Their love of their work was tangible. Both Sam and Katie excitedly talked me through various varieties they were stewarding – from the ‘Fantasia’ carrot population – originally part of Micaela’s work with OSA, then selected for flavour by students of a local elementary school – to Maritime melons, to a local Puget shelling pea gifted to them by Tessa Gowan of Seed Dreams. As we wandered row upon row of their sweet pea crops, Katie talked of potentially starting another breeding project – making some deliberate crosses of their favourite varieties. They often get off types appearing, and both Katie and Sam delighted in the possibilities these accidental crosses presented.
Sam: ‘This time of year gets surreal, just look at this place it’s crazy!’
Katie: ‘It’s what gets me going! It’s the thing, the reason we do this thing, is to be able to interact with the plants and find and steward diversity.’
Sam: ‘I think our brains are wired to do this, we’re all like - this is special! Or this tastes really good! - lets keep doing that. Diversity is highly important, it’s the necessary piece to get the resilience factor. It’s how you’re going to create something that’s going to be flexible, and tolerate whatever’s coming. And I think it’s just more fun, its more enjoyable work, as opposed to things without diversity!

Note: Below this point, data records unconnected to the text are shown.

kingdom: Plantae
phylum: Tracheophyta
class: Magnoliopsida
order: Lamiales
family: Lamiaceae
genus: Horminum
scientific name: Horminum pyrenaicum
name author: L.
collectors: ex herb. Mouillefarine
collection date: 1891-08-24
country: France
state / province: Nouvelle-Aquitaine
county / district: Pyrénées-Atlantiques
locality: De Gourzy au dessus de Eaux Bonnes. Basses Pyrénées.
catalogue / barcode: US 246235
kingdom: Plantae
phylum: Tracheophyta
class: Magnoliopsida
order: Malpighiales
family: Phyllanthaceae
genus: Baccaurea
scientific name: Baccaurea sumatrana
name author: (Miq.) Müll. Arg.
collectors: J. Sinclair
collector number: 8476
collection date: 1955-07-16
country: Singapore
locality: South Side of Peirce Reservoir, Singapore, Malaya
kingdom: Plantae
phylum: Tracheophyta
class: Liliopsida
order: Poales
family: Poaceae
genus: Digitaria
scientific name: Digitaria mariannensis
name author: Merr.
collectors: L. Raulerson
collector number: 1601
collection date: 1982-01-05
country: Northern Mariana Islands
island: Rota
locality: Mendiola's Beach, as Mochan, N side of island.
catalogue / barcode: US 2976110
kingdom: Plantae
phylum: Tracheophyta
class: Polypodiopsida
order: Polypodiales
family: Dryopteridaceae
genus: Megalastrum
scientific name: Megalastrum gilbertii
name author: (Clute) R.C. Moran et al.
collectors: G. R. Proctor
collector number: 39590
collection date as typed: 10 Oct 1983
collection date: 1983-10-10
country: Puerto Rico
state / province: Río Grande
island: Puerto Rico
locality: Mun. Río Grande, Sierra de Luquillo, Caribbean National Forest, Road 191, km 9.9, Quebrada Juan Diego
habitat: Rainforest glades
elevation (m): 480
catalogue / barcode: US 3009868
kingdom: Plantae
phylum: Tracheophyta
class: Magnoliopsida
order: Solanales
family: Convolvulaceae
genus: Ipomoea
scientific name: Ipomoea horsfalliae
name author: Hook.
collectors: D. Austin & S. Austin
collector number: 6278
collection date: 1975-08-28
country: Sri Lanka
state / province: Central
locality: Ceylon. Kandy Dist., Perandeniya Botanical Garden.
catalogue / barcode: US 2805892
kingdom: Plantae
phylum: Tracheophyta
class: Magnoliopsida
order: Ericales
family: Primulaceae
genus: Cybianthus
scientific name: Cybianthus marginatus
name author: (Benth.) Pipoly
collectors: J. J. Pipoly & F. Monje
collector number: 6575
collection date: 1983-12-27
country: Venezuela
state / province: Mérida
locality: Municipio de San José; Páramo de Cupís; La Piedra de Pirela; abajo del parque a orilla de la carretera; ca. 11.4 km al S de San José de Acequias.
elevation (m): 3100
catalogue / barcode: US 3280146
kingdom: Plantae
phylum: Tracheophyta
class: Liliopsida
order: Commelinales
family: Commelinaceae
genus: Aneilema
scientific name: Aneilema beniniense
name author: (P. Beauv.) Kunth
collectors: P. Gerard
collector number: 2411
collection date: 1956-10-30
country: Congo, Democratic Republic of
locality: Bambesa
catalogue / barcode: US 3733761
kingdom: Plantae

Katie: ‘Sometimes we buy seed and grow out a variety and that’s what we do, but it’s not my favourite thing to do. We just do it because people need to be able to buy certain varieties – Dark Star for example – it’s a great variety of zucchini. It’s a good example, it doesn’t need improvement, it’s awesome. But, I just think there’s something quintessentially human about being able to interact with the plants in that way (through selection), it’s like dancing.’
Relationship and the people element plays a big role in their business, from consciously sharing their work with their local community, to making an effort to keep everything at human scale at the farm, using minimal machinery to ensure they maintain that strong relationship with their crops. As a collective, they also recognise the benefit of having many eyes observing each plant, and we all agreed that we need many many more people doing this vital work.
Katie: ‘Diversity of people is so important. What I am drawn to could be totally different to what someone else is drawn to. So having as wide a range of people working on these things is going to give us a much wider range of things that people love and care for and steward.’
I absolutely loved my afternoon at this beautiful and abundant farm. Sam, Katie and Joanne are inspiring seed stewards, and are embracing all the joy that can be found in the critical work that they do.
In this time of crisis and unrest, all of the amazing seed companies I have visited so far on this journey bring me so much hope. As they summarise eloquently on their website, Saltwater Seeds ‘envision a world where agricultural work is valued as the essential work, of a vibrant agricultural community, thoughtful farmers, engaged farm workers, longtime residents supportive of small-scale, local farming, and a willingness to continually question the role of agriculture in colonial imperialism, unequal land access, and institutionalised racism. Together we are envisioning and enacting systems that will become more just.’